Imitation is the sincerest form of flattery. And for Harlem designer Daniel “Dapper Dan” Day his praise has been a long time coming. From 1982-1992, Day designed knock-offs of Gucci, Louis Vuitton and Fendi originally for hustlers and then for celebrities and hip-hop artists, including Mike Tyson, LL Cool J and Eric B. and Rakim. Dapper Dan was known for making styles and sizes the luxury companies didn’t and wouldn’t offer.
The New York Times describes Day’s creations as “counterfeiting elevated to the level of art.”
In a twist of fate, however, over the summer Gucci copied Dapper Dan, who ironically made a career copying them and other luxury brands, and social media was quick to point out the hypocrisy. The result is an official collaboration between the two fashion brands, and this time around, Gucci will supply Day with all the Gucci logos he once had to pirate.

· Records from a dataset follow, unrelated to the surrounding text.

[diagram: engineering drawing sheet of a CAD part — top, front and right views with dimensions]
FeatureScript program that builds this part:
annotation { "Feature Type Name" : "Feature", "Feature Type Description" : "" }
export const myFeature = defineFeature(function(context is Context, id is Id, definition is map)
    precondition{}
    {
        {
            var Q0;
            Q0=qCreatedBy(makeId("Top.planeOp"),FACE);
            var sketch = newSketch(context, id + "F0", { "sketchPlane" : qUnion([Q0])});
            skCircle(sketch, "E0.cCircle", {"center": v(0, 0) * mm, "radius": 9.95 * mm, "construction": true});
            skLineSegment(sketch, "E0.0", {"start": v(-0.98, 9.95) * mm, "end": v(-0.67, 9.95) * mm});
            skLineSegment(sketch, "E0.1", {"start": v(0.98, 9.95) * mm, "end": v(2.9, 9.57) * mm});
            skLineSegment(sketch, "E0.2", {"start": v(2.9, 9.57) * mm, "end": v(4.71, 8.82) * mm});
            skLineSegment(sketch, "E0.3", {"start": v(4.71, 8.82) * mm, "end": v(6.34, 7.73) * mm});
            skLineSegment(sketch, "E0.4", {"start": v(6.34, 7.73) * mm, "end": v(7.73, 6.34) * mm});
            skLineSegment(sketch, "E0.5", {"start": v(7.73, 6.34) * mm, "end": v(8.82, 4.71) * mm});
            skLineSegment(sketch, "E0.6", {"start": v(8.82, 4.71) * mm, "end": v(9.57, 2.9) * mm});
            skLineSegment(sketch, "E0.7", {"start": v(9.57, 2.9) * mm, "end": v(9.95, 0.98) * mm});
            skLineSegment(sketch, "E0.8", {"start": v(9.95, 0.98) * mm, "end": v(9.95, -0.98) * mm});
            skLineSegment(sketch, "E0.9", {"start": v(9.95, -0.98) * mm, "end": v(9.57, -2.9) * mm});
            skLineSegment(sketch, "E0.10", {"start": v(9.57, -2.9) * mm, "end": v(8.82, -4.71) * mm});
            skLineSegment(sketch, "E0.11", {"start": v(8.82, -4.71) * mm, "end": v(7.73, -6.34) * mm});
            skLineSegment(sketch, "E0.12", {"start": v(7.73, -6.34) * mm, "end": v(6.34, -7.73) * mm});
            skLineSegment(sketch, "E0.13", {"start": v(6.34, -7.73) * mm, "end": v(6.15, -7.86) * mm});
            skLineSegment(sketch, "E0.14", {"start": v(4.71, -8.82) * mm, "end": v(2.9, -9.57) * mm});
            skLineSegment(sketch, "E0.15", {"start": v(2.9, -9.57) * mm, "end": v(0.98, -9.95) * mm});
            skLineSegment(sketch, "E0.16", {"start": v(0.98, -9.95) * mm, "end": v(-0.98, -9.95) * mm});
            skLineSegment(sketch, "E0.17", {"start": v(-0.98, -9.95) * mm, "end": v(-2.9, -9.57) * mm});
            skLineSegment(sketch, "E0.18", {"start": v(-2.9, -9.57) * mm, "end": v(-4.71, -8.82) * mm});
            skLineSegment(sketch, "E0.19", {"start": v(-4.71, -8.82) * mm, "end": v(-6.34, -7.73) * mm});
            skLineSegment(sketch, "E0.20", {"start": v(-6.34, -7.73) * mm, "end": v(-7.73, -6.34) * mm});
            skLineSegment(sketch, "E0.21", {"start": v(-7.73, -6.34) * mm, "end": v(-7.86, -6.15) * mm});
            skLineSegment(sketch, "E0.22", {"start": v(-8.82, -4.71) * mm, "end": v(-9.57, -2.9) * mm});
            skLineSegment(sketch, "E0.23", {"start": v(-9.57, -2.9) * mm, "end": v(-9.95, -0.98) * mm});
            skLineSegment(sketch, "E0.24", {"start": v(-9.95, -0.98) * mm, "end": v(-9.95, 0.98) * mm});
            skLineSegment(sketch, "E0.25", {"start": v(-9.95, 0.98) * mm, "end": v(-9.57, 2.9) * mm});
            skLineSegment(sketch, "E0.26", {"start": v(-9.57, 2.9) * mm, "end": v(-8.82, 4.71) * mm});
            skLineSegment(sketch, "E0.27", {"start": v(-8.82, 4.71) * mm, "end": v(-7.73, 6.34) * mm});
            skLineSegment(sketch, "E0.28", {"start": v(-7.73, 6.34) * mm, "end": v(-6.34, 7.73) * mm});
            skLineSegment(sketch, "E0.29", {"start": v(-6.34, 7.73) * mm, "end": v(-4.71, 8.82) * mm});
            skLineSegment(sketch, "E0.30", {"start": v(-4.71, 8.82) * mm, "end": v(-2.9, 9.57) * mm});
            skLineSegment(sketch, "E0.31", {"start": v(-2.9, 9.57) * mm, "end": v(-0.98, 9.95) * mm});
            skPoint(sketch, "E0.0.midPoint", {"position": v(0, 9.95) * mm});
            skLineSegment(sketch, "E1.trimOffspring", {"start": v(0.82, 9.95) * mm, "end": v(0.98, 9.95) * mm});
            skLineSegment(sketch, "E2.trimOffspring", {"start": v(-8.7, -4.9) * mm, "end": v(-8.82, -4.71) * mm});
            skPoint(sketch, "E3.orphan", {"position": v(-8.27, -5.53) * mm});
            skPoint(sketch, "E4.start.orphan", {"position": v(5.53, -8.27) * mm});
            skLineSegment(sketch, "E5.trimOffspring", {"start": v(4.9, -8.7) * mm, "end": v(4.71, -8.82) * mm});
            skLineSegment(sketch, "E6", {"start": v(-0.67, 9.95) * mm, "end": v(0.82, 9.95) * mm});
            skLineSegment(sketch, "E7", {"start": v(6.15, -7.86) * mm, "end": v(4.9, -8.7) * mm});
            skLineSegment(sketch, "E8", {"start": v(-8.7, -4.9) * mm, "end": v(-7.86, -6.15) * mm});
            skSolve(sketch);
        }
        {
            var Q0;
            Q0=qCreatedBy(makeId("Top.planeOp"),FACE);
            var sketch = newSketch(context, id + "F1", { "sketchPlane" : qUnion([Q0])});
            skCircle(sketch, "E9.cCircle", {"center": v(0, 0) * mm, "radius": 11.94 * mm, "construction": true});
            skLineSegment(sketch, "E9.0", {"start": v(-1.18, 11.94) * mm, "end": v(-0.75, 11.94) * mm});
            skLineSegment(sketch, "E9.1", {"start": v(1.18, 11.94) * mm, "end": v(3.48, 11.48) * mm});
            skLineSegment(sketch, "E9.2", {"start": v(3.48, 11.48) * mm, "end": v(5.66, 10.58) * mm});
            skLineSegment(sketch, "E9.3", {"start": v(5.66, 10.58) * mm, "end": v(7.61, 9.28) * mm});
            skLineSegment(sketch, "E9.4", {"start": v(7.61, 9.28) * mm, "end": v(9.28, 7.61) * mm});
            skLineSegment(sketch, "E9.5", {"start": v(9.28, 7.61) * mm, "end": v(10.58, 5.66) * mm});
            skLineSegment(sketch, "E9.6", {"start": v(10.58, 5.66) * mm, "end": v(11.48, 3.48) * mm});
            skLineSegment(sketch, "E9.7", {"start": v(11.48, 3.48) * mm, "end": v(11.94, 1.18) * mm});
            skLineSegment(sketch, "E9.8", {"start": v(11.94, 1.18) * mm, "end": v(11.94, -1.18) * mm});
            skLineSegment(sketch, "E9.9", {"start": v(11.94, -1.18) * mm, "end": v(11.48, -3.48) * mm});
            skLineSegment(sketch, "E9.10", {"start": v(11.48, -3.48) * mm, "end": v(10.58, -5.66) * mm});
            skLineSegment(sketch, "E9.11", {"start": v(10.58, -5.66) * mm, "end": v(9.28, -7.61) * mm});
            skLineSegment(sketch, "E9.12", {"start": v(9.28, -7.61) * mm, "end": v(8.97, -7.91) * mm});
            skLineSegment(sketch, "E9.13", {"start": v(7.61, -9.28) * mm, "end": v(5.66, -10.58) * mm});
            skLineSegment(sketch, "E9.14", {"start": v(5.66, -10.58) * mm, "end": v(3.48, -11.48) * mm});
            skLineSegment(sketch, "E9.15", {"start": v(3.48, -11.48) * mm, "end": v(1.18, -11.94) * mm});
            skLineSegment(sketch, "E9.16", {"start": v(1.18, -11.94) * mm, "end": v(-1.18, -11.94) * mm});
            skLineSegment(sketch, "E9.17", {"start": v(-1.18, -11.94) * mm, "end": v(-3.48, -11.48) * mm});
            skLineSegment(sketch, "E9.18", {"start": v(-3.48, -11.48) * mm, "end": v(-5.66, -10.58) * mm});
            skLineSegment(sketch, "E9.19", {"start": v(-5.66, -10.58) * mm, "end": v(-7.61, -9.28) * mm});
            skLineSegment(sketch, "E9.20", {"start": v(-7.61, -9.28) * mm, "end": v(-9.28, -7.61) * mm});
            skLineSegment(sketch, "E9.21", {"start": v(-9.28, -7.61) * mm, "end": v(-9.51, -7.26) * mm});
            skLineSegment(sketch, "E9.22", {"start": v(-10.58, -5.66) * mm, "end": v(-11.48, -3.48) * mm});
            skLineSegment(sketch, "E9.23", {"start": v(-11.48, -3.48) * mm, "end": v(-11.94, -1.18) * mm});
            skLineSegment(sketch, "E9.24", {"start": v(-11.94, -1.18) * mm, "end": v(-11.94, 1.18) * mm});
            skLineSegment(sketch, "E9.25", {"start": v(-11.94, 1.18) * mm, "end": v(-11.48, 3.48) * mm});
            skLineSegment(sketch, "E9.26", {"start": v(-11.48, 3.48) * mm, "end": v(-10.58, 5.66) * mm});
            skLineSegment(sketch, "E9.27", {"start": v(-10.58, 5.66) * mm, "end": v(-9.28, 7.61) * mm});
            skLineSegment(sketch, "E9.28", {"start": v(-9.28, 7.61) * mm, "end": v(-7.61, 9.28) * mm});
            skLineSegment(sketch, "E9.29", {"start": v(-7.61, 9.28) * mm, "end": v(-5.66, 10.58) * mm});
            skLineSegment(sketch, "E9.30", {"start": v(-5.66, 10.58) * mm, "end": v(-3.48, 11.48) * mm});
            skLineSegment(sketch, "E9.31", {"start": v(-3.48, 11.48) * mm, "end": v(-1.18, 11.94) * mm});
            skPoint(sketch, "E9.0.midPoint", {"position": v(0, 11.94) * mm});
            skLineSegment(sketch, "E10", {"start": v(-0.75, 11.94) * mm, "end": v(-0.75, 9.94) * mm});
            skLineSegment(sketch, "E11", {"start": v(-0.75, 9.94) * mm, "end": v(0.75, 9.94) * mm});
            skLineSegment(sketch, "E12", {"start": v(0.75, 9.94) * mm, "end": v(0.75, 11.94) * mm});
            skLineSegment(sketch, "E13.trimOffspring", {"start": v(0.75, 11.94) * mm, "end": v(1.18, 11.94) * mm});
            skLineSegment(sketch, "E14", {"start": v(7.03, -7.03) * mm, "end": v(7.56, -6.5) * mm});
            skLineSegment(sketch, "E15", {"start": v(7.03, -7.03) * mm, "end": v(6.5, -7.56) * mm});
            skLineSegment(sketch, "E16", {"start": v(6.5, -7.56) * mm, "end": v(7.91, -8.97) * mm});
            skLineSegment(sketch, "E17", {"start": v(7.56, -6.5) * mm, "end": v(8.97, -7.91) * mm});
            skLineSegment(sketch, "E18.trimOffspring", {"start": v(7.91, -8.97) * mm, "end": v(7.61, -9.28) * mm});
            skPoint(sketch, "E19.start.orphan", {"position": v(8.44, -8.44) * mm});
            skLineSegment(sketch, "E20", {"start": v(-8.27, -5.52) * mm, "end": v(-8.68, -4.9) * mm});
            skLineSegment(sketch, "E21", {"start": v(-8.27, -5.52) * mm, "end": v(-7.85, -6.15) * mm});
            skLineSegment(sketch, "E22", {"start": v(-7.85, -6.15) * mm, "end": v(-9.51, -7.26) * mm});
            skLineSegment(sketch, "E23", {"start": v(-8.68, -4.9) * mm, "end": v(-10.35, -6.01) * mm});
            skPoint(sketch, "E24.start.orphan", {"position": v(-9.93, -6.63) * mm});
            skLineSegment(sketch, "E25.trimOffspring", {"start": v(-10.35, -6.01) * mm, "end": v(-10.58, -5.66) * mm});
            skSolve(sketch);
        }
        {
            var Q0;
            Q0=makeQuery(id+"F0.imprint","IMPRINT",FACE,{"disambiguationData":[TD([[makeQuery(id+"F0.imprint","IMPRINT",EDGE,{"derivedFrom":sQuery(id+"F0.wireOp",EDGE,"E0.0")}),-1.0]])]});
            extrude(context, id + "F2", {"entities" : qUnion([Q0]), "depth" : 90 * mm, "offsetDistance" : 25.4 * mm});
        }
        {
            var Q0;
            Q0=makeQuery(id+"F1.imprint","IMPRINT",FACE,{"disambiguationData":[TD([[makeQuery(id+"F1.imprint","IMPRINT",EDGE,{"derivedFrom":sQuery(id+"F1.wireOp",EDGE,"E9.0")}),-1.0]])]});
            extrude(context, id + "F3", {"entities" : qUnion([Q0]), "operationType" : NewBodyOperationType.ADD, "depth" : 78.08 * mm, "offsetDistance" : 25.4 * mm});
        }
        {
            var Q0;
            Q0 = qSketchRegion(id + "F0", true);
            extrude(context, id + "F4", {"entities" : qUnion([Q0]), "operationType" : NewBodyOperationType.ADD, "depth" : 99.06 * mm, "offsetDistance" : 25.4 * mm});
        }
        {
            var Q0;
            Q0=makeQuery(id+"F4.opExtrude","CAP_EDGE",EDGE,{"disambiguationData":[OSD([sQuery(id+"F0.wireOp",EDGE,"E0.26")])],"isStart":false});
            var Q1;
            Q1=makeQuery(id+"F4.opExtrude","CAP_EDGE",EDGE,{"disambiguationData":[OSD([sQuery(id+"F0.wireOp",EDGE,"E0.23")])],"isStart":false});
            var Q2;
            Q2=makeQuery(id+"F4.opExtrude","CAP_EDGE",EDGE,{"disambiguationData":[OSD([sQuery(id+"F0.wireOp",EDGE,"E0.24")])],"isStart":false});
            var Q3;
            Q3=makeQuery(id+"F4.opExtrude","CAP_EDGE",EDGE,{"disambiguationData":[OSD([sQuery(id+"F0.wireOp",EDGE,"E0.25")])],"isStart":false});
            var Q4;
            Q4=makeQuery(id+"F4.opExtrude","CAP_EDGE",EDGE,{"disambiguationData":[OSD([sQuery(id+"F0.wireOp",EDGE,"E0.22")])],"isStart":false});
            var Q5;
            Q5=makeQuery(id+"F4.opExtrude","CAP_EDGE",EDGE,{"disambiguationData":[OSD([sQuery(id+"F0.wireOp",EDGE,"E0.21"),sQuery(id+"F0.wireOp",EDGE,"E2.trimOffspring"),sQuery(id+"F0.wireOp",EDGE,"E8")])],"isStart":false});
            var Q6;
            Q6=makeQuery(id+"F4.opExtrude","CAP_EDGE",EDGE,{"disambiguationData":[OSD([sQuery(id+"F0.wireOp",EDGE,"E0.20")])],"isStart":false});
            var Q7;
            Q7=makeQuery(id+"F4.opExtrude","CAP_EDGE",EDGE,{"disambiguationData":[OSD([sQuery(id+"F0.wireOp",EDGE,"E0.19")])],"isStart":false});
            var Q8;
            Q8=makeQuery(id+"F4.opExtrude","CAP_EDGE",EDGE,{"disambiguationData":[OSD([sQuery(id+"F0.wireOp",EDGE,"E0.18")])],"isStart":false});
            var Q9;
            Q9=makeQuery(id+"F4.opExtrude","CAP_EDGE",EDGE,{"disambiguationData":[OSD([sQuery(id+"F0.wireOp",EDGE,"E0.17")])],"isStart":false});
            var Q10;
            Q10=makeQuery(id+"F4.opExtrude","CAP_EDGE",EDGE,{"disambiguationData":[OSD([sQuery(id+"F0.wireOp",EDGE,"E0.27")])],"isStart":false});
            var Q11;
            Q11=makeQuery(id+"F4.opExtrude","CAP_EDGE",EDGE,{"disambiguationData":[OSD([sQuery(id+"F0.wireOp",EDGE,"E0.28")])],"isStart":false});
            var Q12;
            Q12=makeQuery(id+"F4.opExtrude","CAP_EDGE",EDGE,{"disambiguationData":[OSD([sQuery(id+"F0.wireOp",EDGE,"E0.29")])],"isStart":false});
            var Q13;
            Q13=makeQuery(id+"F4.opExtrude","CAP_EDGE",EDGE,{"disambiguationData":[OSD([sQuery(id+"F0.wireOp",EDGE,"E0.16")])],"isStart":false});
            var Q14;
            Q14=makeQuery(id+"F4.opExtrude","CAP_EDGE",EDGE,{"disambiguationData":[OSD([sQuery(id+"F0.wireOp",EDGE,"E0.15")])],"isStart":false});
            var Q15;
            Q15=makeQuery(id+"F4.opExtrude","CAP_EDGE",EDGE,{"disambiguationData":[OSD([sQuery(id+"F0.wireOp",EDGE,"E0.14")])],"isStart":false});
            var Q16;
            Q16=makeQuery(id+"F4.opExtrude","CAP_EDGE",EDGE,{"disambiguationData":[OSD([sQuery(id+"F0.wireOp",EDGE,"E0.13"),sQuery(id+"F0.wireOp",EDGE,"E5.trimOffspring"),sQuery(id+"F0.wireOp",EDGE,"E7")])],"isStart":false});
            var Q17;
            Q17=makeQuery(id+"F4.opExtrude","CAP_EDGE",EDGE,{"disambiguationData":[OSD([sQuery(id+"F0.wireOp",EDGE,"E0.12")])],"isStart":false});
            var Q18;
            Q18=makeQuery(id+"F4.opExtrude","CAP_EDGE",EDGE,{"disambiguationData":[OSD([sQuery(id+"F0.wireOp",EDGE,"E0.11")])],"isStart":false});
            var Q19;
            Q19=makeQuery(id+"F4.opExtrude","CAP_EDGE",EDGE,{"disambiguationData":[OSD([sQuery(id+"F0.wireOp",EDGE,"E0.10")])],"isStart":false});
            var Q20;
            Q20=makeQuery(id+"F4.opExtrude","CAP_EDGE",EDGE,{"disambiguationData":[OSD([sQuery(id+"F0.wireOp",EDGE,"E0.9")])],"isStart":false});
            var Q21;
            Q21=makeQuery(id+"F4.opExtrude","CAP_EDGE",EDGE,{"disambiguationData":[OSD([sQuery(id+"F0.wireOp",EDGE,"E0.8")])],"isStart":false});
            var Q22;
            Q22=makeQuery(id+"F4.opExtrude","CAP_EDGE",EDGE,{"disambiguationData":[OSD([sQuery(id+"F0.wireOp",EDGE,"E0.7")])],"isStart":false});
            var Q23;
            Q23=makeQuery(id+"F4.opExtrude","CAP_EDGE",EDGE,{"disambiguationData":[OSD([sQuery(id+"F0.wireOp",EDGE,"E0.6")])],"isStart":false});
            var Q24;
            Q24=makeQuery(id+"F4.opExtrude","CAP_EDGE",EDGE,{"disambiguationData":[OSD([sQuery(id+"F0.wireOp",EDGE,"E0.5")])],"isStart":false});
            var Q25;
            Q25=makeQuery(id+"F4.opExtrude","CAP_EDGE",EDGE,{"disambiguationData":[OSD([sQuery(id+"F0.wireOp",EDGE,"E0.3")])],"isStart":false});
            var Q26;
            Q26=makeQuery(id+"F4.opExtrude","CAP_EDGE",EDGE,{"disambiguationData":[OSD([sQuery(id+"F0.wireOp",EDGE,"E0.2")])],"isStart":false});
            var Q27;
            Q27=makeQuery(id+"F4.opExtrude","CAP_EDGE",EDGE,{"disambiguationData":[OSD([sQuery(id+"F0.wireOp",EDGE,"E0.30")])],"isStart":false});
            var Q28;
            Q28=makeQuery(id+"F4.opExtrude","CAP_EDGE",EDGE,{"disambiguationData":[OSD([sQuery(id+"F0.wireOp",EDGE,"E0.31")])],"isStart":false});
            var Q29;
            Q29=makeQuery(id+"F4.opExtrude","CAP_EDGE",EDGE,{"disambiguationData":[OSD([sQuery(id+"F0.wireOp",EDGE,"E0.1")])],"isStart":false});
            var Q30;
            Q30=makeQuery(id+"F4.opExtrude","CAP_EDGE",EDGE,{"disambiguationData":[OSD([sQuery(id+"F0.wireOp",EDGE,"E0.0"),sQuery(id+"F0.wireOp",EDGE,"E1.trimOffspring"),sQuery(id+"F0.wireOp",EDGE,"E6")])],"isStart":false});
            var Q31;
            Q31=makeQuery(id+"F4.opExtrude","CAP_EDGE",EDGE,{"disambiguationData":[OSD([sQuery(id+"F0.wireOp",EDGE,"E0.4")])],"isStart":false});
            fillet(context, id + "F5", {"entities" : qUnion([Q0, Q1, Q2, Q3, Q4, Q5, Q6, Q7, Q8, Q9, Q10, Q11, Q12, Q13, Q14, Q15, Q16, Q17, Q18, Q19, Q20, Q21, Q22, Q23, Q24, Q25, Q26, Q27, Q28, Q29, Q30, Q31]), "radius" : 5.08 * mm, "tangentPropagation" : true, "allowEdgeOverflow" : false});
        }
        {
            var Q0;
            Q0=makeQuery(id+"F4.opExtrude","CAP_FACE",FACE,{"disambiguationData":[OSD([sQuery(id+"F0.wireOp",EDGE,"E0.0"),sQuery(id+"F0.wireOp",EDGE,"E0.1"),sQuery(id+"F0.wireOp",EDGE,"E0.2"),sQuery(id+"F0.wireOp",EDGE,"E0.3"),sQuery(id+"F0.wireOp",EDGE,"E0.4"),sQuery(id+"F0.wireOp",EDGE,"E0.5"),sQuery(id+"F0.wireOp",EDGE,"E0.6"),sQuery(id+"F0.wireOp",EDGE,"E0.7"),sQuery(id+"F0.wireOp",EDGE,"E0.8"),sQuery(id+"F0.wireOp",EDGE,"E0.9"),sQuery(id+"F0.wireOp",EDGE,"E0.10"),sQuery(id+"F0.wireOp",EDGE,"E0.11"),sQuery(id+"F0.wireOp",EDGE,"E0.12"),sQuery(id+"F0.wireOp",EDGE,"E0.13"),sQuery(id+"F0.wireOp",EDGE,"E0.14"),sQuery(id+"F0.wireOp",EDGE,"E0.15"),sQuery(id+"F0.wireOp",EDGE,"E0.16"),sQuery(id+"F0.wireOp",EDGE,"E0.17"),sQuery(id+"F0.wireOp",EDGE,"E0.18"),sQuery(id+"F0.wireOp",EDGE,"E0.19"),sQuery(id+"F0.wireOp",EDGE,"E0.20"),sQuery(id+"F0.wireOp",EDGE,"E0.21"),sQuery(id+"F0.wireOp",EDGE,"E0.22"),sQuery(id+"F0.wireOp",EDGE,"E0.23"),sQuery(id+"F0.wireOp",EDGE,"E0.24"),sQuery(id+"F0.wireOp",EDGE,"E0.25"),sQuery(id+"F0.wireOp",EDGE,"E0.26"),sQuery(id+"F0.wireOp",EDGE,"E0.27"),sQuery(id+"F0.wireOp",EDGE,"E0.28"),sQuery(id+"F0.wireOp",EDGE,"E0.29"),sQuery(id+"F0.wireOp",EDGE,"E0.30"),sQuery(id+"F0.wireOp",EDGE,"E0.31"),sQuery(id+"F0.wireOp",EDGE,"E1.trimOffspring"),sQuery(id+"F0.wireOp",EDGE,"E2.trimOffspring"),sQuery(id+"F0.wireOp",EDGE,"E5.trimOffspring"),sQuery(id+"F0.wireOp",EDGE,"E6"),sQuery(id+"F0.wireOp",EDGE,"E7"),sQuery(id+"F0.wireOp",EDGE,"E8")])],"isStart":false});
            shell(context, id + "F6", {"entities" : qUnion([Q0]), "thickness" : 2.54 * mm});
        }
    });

As reported by the New York Times, in May 2017 at a cruise collection show in Florence, Italy, Alessandro Michele, the creative director of Gucci, sent a mink jacket down the runway that was, in essence, a stitch-by-stitch remake of a jacket Day had designed for (and in collaboration with) the Olympian Diane Dixon in 1989. The most significant change was that the Louis Vuitton-logo puff sleeves of the original had been converted into Gucci Gs.
“I was very surprised,” Day said in an interview with the Times. “Everyone was. It was a wild moment.” The jacket and his original were “very similar — unmistakably similar.”
On Instagram, Dixon put up a post comparing the two jackets and demanded that Dapper Dan be credited. Black Twitter was ignited. And an op-ed in Teen Vogue dubbed the Dapper Dan/Gucci controversy as an example of “how the fashion industry fails black people.”
Vice went as far as accusing the clothing label of “ruining culture.”
According the Times, Gucci quickly said that the piece was an homage to Day’s creations – and not appropriation.
“For me, we can talk about appropriation a lot,” Michele told the Times. “I didn’t put a caption on it because it was so clear. I wanted people to recognize Dapper on the catwalk. It wasn’t appropriation, it was a homage, to me.”
Michele, added: “I understand that I am putting my hands in a kind of very delicate playground, the black community. But I love the black community. I think they have a big voice in terms of fashion.”
Since Day’s shop closed in 1992, we haven’t seen or heard much from the designer although he occasionally designs for private customers including Floyd Mayweather Jr.
But the Times reports that by the end of 2017, however, he is scheduled to open a second-generation Dapper Dan’s as a by-appointment studio for custom commissions, staffed hopefully with some of the original tailors, and “powered” by Gucci, which will now supply the raw materials.
An even bigger feat, the two design houses will collaborate on a capsule collection that will be produced and sold in Gucci stores worldwide next spring. The sharp dressed Day is also the model in Gucci’s new tailoring ad campaign, shot on the streets of Harlem.
“The thing that’s amazing is, what’s being celebrated today was shut down,” said Stephen Stoute, the founder and chief executive of the marketing and branding firm Translation, who helped to facilitate the partnership between Dapper Dan and Gucci.
“The couture guys were sitting in Italy, in Paris, deciding to shut it down, rather than embrace it. Now we look up in 2017, and Dan is the feature in their global advertising campaign. They’re releasing a collection that’s going to be in all locations around the world. We’re bringing Gucci to Harlem.”
Day also has a memoir, due out in 2018.